- PROBLEM TO WORK ON: Please return the data word for word and leave out any picture it contains.

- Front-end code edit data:
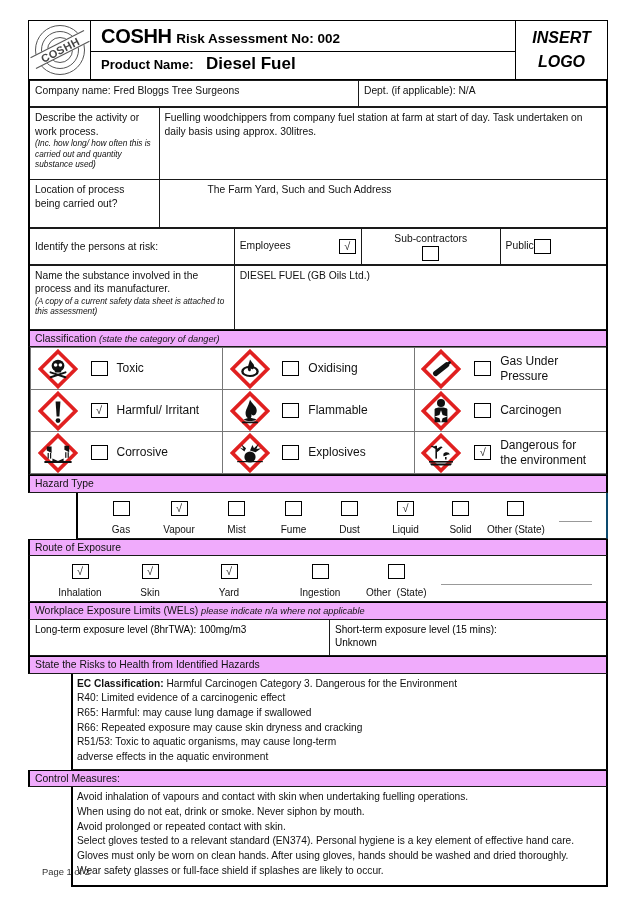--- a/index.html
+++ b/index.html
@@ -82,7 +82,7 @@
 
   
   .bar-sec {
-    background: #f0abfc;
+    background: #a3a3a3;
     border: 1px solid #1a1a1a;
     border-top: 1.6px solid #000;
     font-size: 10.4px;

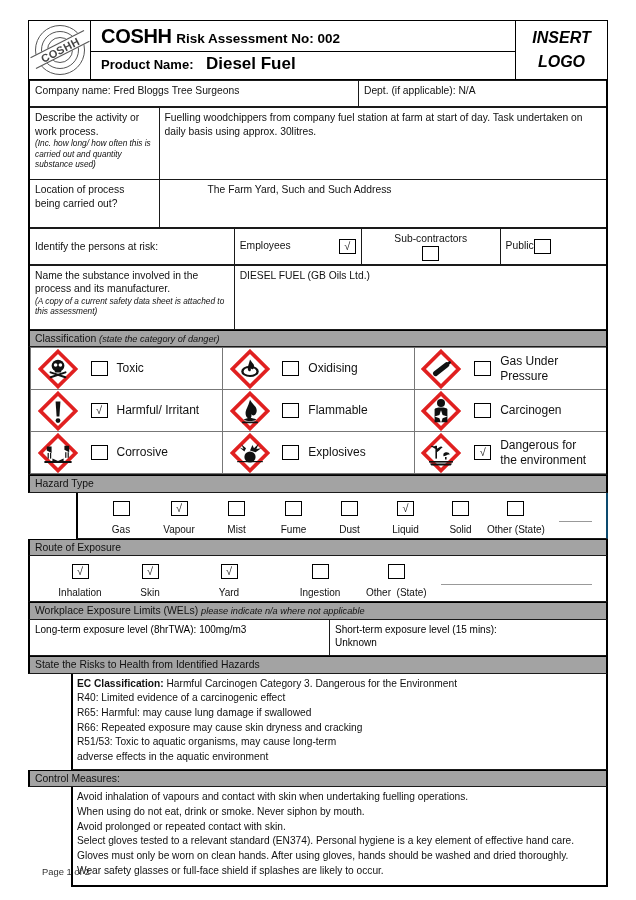--- a/index.html
+++ b/index.html
@@ -414,7 +414,7 @@
   <div class="bar-sec" style="border-left:2px solid #000;border-right:2px solid #000;">
     <span>Hazard Type</span>
   </div>
-  <div class="optrow" style="border-left:2px solid #000;border-right:2px solid #0c4a6e;margin-left:48px;">
+  <div class="optrow" style="border-left:2px solid #000;border-right:2px solid #737373;">
     <div class="opts">
       <div class="opt" style="width:58px;">
         <span class="cb"></span>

- EXERCISE SOLUTION:
--- a/index.html
+++ b/index.html
@@ -82,7 +82,7 @@
 
   
   .bar-sec {
-    background: #f0abfc;
+    background: #a3a3a3;
     border: 1px solid #1a1a1a;
     border-top: 1.6px solid #000;
     font-size: 10.4px;

--- a/index.html
+++ b/index.html
@@ -414,7 +414,7 @@
   <div class="bar-sec" style="border-left:2px solid #000;border-right:2px solid #000;">
     <span>Hazard Type</span>
   </div>
-  <div class="optrow" style="border-left:2px solid #000;border-right:2px solid #0c4a6e;margin-left:48px;">
+  <div class="optrow" style="border-left:2px solid #000;border-right:2px solid #737373;">
     <div class="opts">
       <div class="opt" style="width:58px;">
         <span class="cb"></span>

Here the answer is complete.